Nigeria vs Regional Peers – ESG Maturity Comparison
Country | Average Score (%) | Typical Rating | Strength | Key Gaps |
|---|---|---|---|---|
South Africa | 72 | A- | Assurance depth | Scope 3 gaps |
Kenya | 64 | BBB+ | Policy integration | Weak assurance |
Nigeria | 58 | BBB | Governance strength | Limited assurance |
Ghana | 51 | BB+ | Energy policies | Data disclosure |

Remarks: Nigeria’s ESG gap is not about intent – it’s about verification and data depth.
ESG Rankings Snapshot (Cross-Sector Leaders) – Overall ESG Leaders (Selected)
Rank | Company | Sector | ESG Score |
|---|---|---|---|
1 | MTN Nigeria Plc | Telecoms | 38% |
2 | Dangote Cement Plc | Manufacturing | 36% |
3 | TotalEnergies Nigeria Plc | Oil & Gas | 35% |
4 | Zenith Bank Plc | Financial | 39% |
5 | Julius Berger Plc | Services | 34% |

(Note: Rankings reflect disclosure strength, not absolute sustainability impact.)
What the Data Really Says
Nigeria’s ESG transition is underway, but uneven.
- Governance is mature
- Social metrics are improving
- Environmental transparency is lagging
- Verification remains scarce
Investors increasingly demand:
- Assured data
- Scope 3 emissions
- Climate-risk integration
- Executive accountability
Without these, Nigerian companies risk losing access to sustainability-linked finance, concessional loans, and global supply chains.

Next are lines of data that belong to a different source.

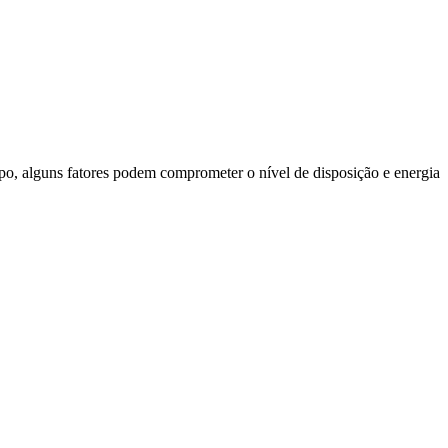
po, alguns fatores podem comprometer o nível de disposição e energia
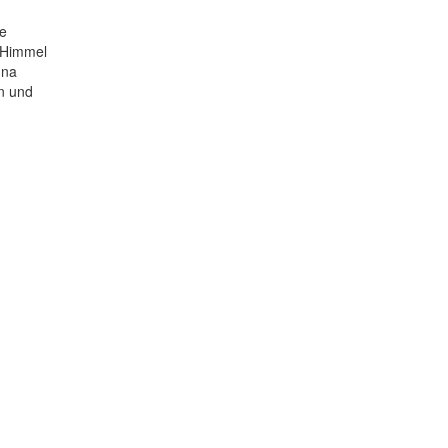
te
n Himmel
gna
n und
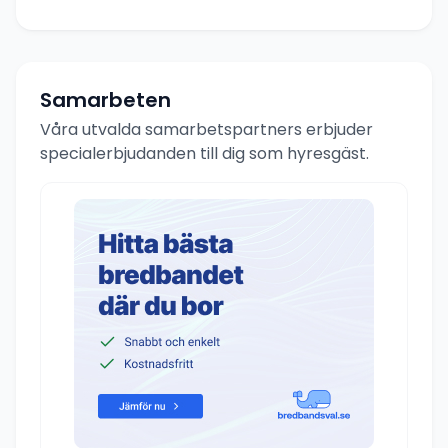
Samarbeten
Våra utvalda samarbetspartners erbjuder
specialerbjudanden till dig som hyresgäst.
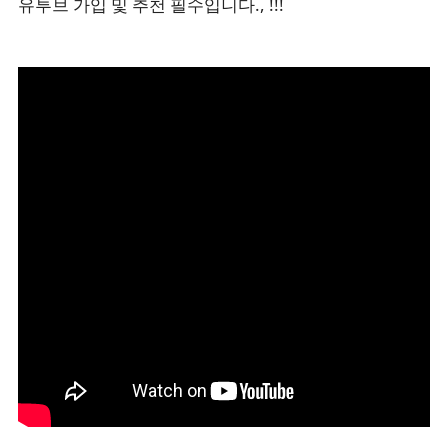
유투브 가입 및 추천 필수입니다., !!!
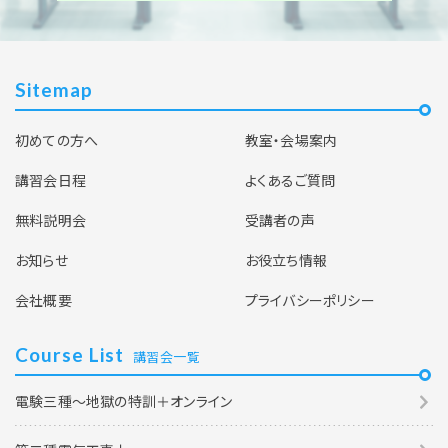
Sitemap
初めての方へ
教室・会場案内
講習会日程
よくあるご質問
無料説明会
受講者の声
お知らせ
お役立ち情報
会社概要
プライバシーポリシー
Course List
講習会一覧
電験三種～地獄の特訓＋オンライン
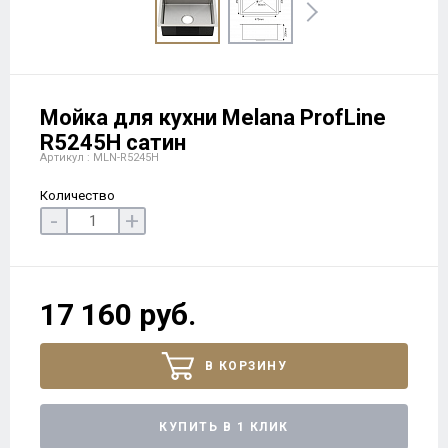
Мойка для кухни Melana ProfLine
R5245H сатин
Артикул : MLN-R5245H
Количество
-
+
17 160 руб.
В КОРЗИНУ
КУПИТЬ В 1 КЛИК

Path Forward – From Compliance to Competitiveness
Nigeria’s ESG future depends on moving from policy statements to verified performance.
Mandatory assurance, unified reporting standards aligned with IFRS S1/S2, and transparent Scope 3 disclosures must become the norm.
By embedding ESG KPIs into board oversight and executive remuneration, Nigerian organisations can close the 10 to 12 percentage point credibility gap with African peers and attract long-term sustainable capital.